This is a continuation of the exercises in "Machine learning - a probabilistic perspective" by Kevin Murphy. Chapter 4 is on "Gaussian Models". Let's get started!

4.1 Uncorrelated does not imply independent

Let $$X \sim U(-1,1)$$ and $$Y = X^2$$. Clearly Y is dependent on X, show $$\rho(X,Y)=0$$.

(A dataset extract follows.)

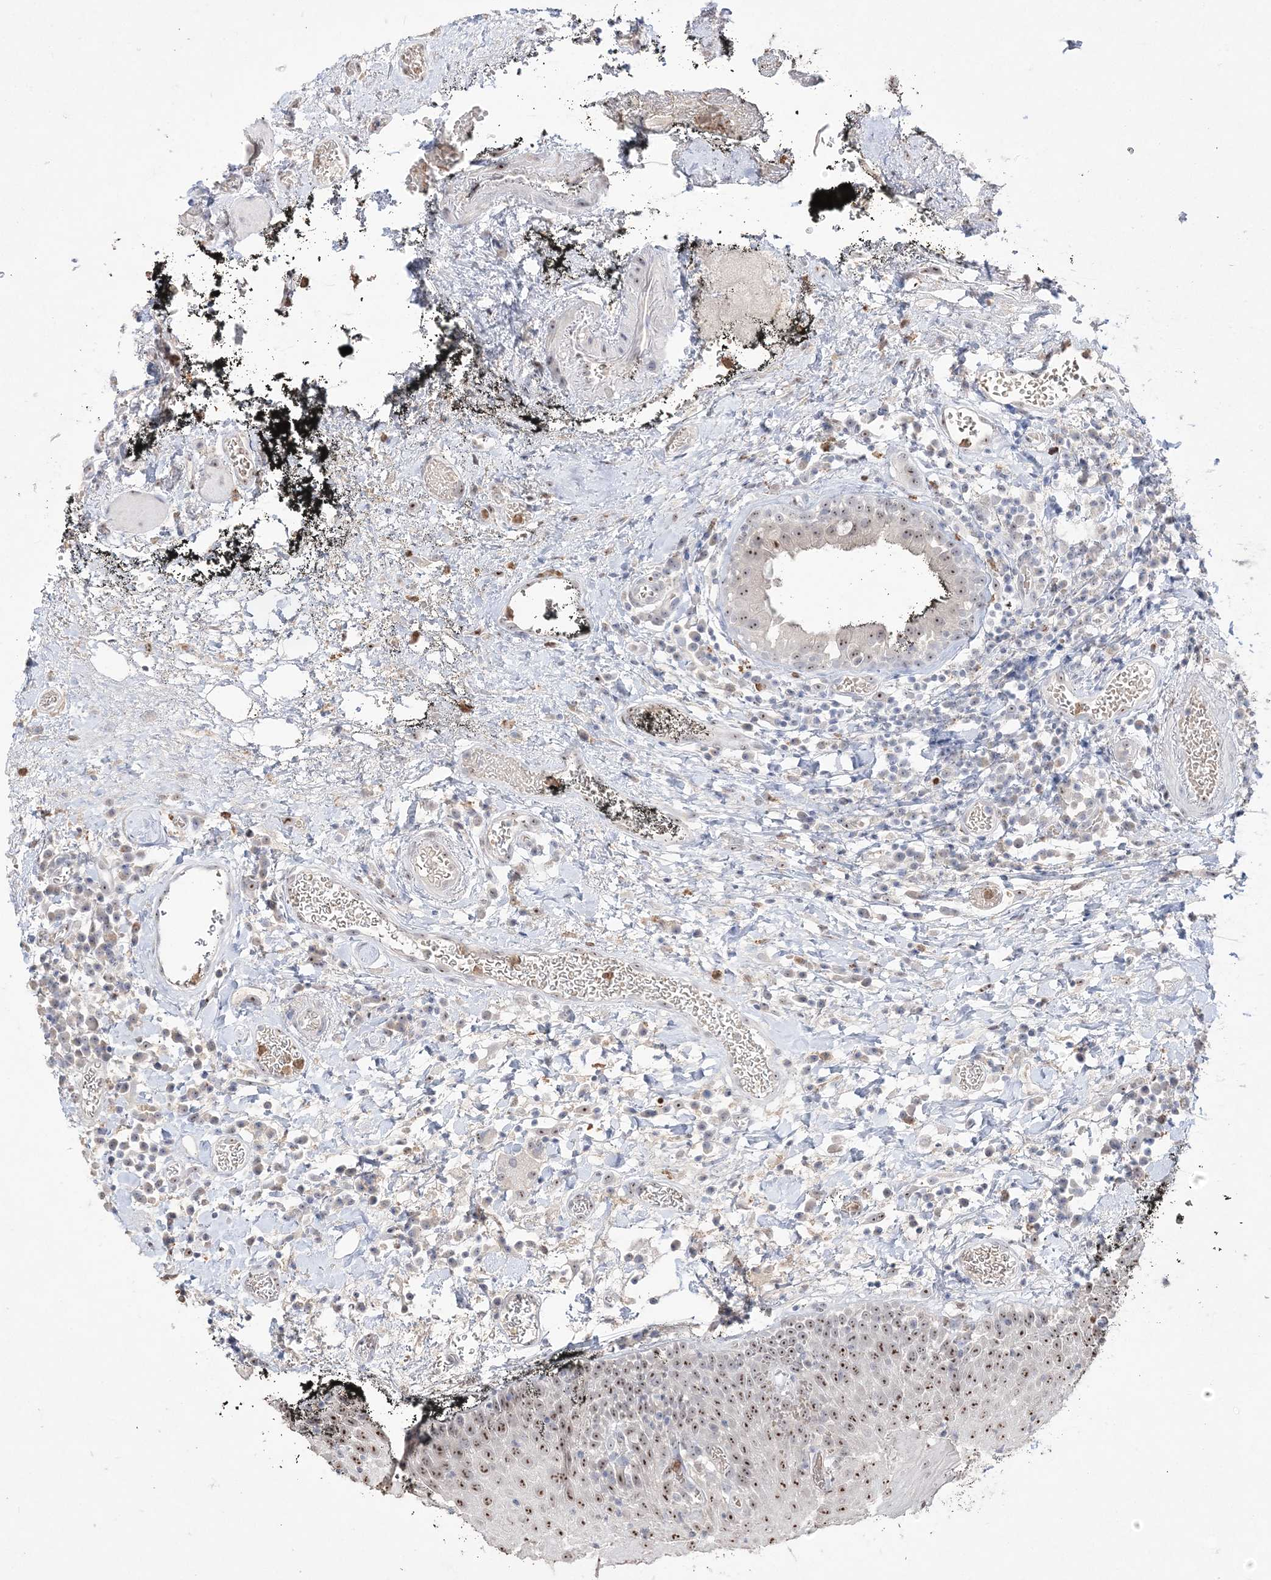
{"staining": {"intensity": "strong", "quantity": ">75%", "location": "nuclear"}, "tissue": "oral mucosa", "cell_type": "Squamous epithelial cells", "image_type": "normal", "snomed": [{"axis": "morphology", "description": "Normal tissue, NOS"}, {"axis": "topography", "description": "Oral tissue"}], "caption": "IHC of benign oral mucosa shows high levels of strong nuclear staining in approximately >75% of squamous epithelial cells. Immunohistochemistry stains the protein in brown and the nuclei are stained blue.", "gene": "NOP16", "patient": {"sex": "male", "age": 74}}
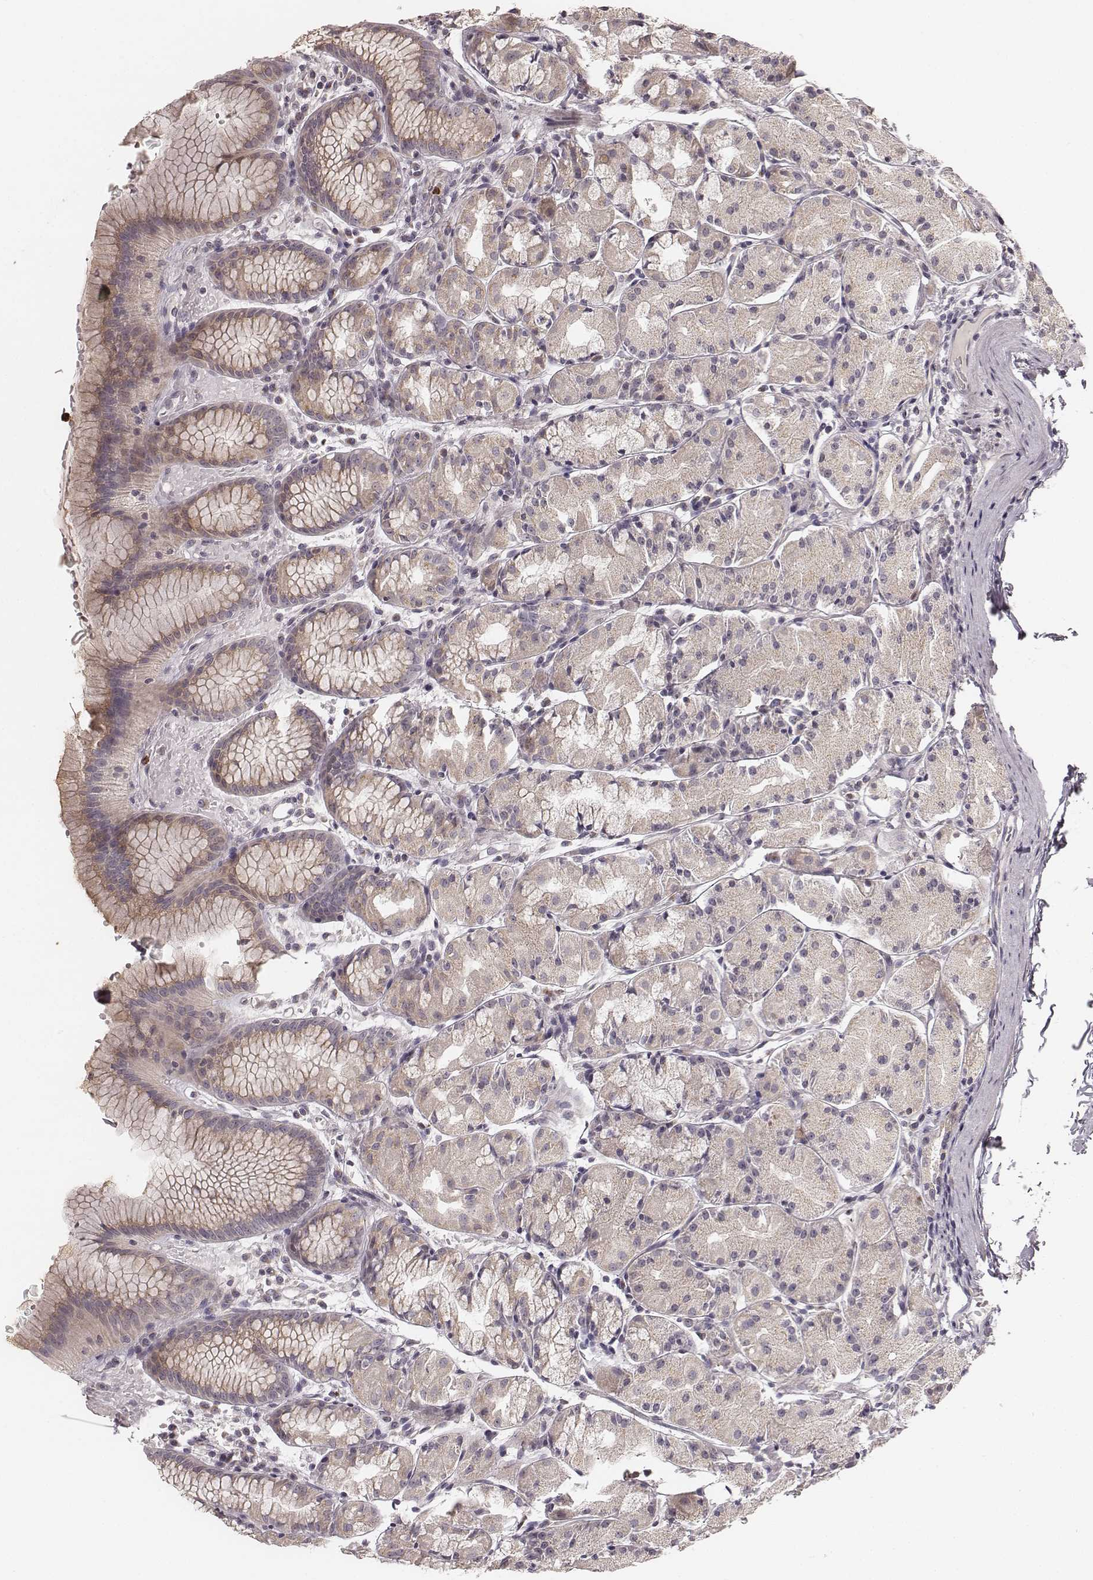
{"staining": {"intensity": "weak", "quantity": "<25%", "location": "cytoplasmic/membranous"}, "tissue": "stomach", "cell_type": "Glandular cells", "image_type": "normal", "snomed": [{"axis": "morphology", "description": "Normal tissue, NOS"}, {"axis": "topography", "description": "Stomach, upper"}], "caption": "High magnification brightfield microscopy of benign stomach stained with DAB (3,3'-diaminobenzidine) (brown) and counterstained with hematoxylin (blue): glandular cells show no significant staining.", "gene": "ABCA7", "patient": {"sex": "male", "age": 47}}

$$\rho(X,Y)$$ is just a normalised version of the covariance, so we just need to show the covariance is zero, i.e.:

$$\text{Cov}(X,Y) = \mathbb{E}[XY] - \mathbb{E}[X]\mathbb{E}[Y]$$

Clearly $$\mathbb{E}[X] = 0$$ and so we just need to calculate $$\mathbb{E}[XY]$$ and show this is zero. We can write:

$$\mathbb{E}[XY] = \int_{-1}^1 dx \int_0^1 dy \ xy p(x,y)$$

Then we say $$p(x,y) = p(y|x) p(x)$$, but $$p(y|x) = \delta(y - x^2)$$, i.e. a dirac-delta function, and $$p(x)=1/2$$, i.e. just a constant. This means we can evaluate the integral over y to get:

$$\mathbb{E}[XY] = 1/2 \int_{-1}^1 x^3$$

This is the integral of an odd function and so is clearly equal to zero.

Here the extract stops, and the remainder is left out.